عن يعلى بن أمية رضي الله عنه أنَّ رسولَ الله صلى الله عليه وسلم رأى رجلًا يغتسل ُبالبَراز بلا إزار، فصعِد المِنْبر، فحَمِد اللهَ وأثنى عليه، ثم قال صلى الله عليه وسلم: «إنَّ اللهَ عزَّ وجلَّ حَيِيٌّ سَتِيرٌ، يحب الحياءَ والسَّتر؛ فإذا اغتسل أحدُكم فليستتر».

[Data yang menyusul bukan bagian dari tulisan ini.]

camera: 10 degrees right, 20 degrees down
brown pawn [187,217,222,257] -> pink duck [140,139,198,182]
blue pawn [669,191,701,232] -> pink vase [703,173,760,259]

[صحيح] - [رواه أبو داود والنسائي]
المزيــد ...
Dari Ya'la bin Umayyah -raḍiyallāhu 'anhu- bahwa Rasulullah -ṣallallāhu 'alaihi wa sallam- melihat seorang lelaki mandi di tempat terbuka tanpa ada kain penutup. Lantas beliau naik mimbar lalu memuji Allah dan menyanjung-Nya. Selanjutnya beliau -ṣallallāhu 'alaihi wa sallam- bersabda, "Sesungguhnya Allah -'Azza wa Jalla- Maha Pemalu lagi maha menutupi, Dia mencintai (sifat) malu dan menutup (aib/aurat), maka jika seseorang di antara kalian mandi, hendaklah dia memakai tabir!"

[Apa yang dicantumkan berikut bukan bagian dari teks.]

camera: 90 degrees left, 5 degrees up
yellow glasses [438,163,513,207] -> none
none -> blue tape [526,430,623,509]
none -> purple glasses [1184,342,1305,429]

[Hadis sahih] - [Diriwayatkan oleh Nasā`i - Diriwayatkan oleh Abu Daud]
Nabi -ṣallallāhu 'alaihi wa sallam- pernah melihat seorang lelaki mandi di tempat terbuka sambil telanjang. Lantas Nabi -ṣallallāhu 'alaihi wa sallam- naik mimbar lalu memuji Allah dan menyanjung-Nya. Selanjutnya beliau bersabda, "Sesungguhnya Allah -'Azza wa Jalla- Maha Pemalu lagi Maha menutupi (aib dan aurat); menyukai sifat malu dan menutupi. Jika salah seorang di antara kalian mandi, hendaknya dia memakai tabir." Yakni, di antara nama Allah -Ta'ālā- adalah Al-Ḥayiyyu (Pemalu) dan As-Sittīr (Menutupi). Allah -Subḥanāhu- menyukai sifat malu dan menutupi. Dengan demikian, tidak selayaknya seorang muslim membuka auratnya di hadapan manusia apabila mandi, tetapi dia harus memakai tabir. Sifat Malu Allah merupakan sifat yang layak bagi-Nya, tidak seperti sifat malu pada makhluk-makhluk berupa perubahan dan kelemahan yang menimpa manusia ketika takut dicela atau dihina. Namun, malu itu adalah meninggalkan apa yang tidak selaras dengan keluasan rahmat-Nya, kesempurnaan kedermawanan-Nya, kemurahan-Nya, kebesaran ampunan dan kelembutan-Nya.